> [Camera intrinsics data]
%%

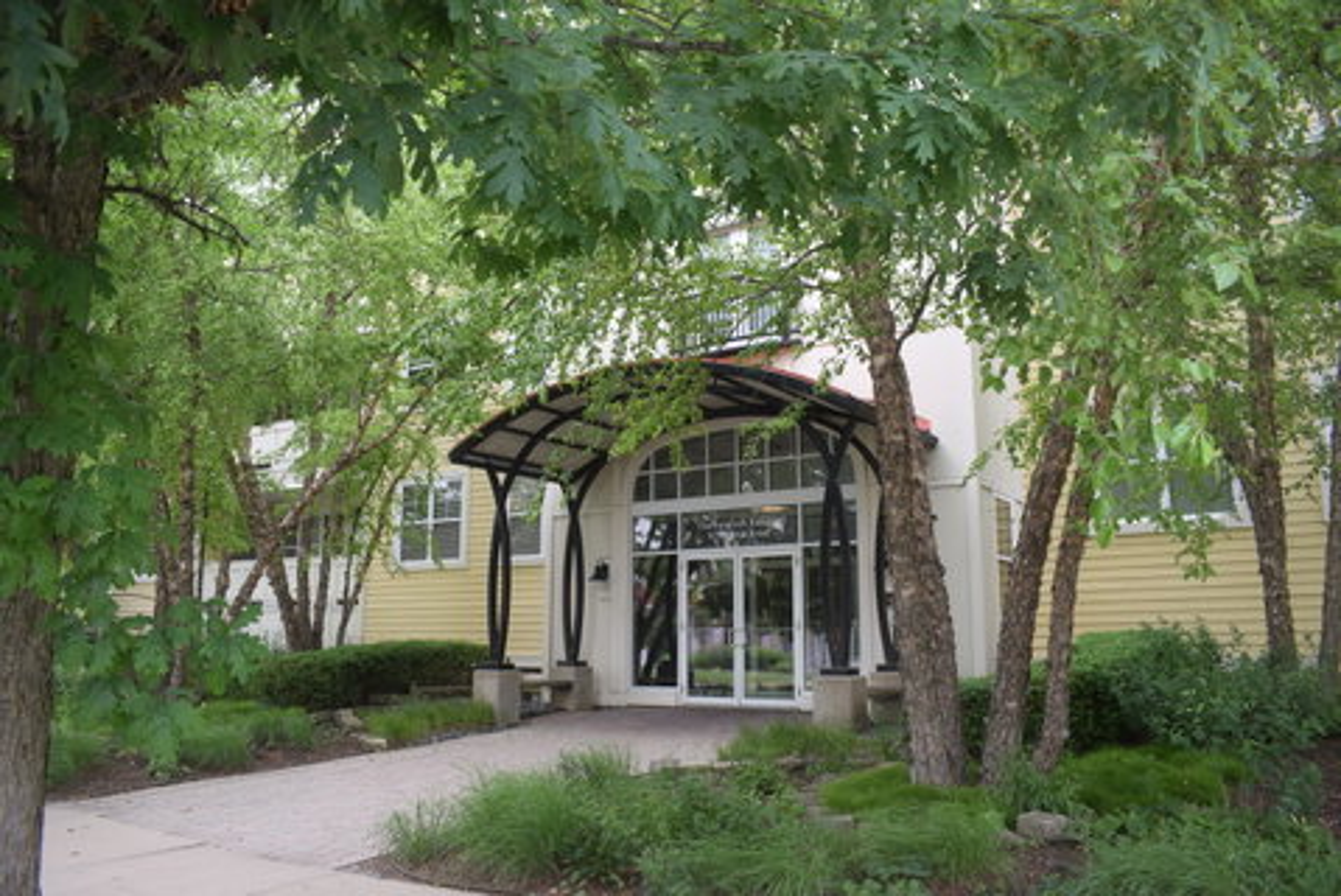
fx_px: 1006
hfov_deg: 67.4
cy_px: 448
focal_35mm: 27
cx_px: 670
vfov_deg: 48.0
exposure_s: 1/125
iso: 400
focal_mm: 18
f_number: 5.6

%%
%%

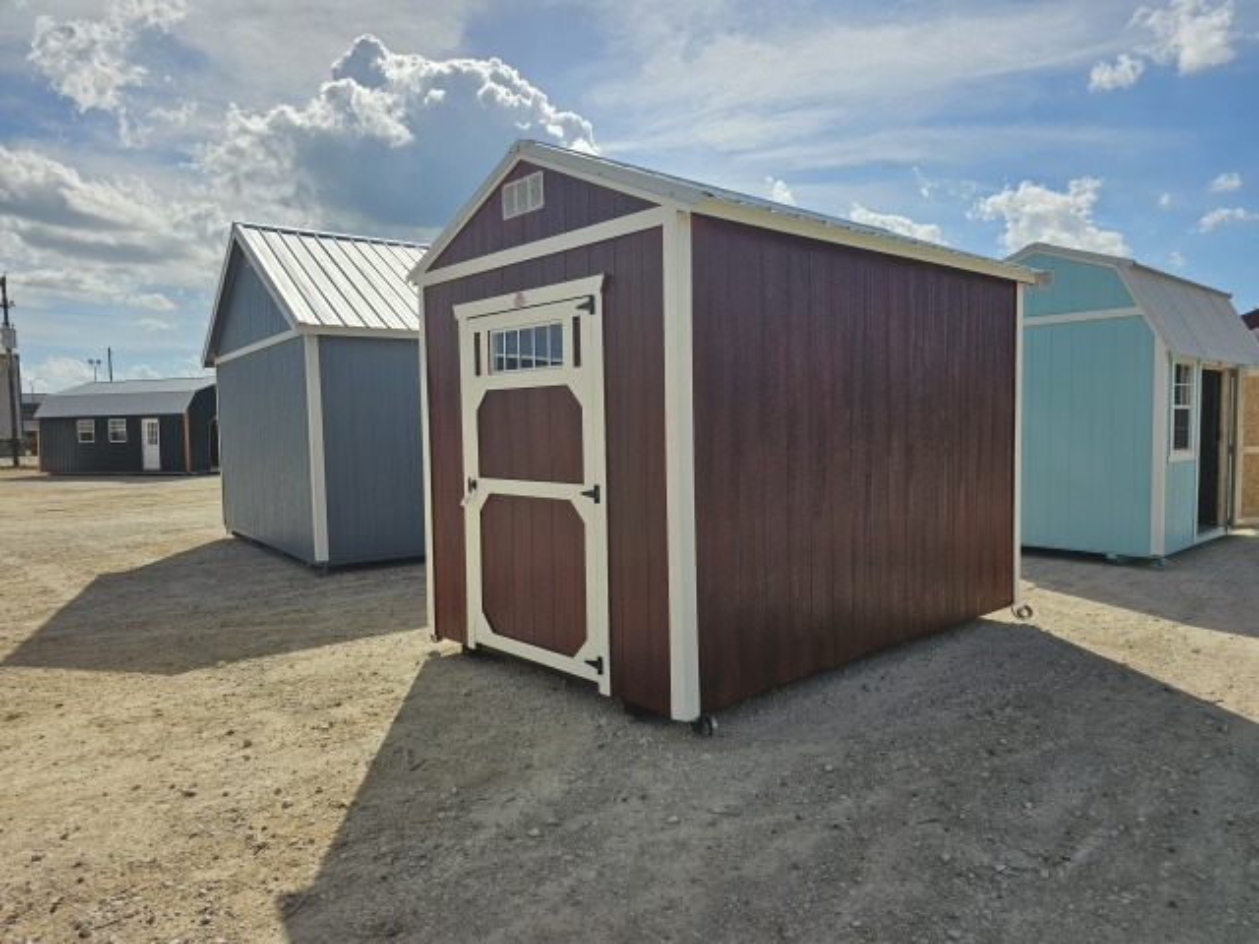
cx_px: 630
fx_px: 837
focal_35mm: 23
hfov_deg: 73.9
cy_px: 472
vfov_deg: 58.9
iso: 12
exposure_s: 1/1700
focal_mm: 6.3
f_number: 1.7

%%

Could you restate, word for word, the lines above from the one with "hfov_deg: 73.9" to the one with "f_number: 1.7", both included?

> [Answer for the task]
hfov_deg: 73.9
cy_px: 472
vfov_deg: 58.9
iso: 12
exposure_s: 1/1700
focal_mm: 6.3
f_number: 1.7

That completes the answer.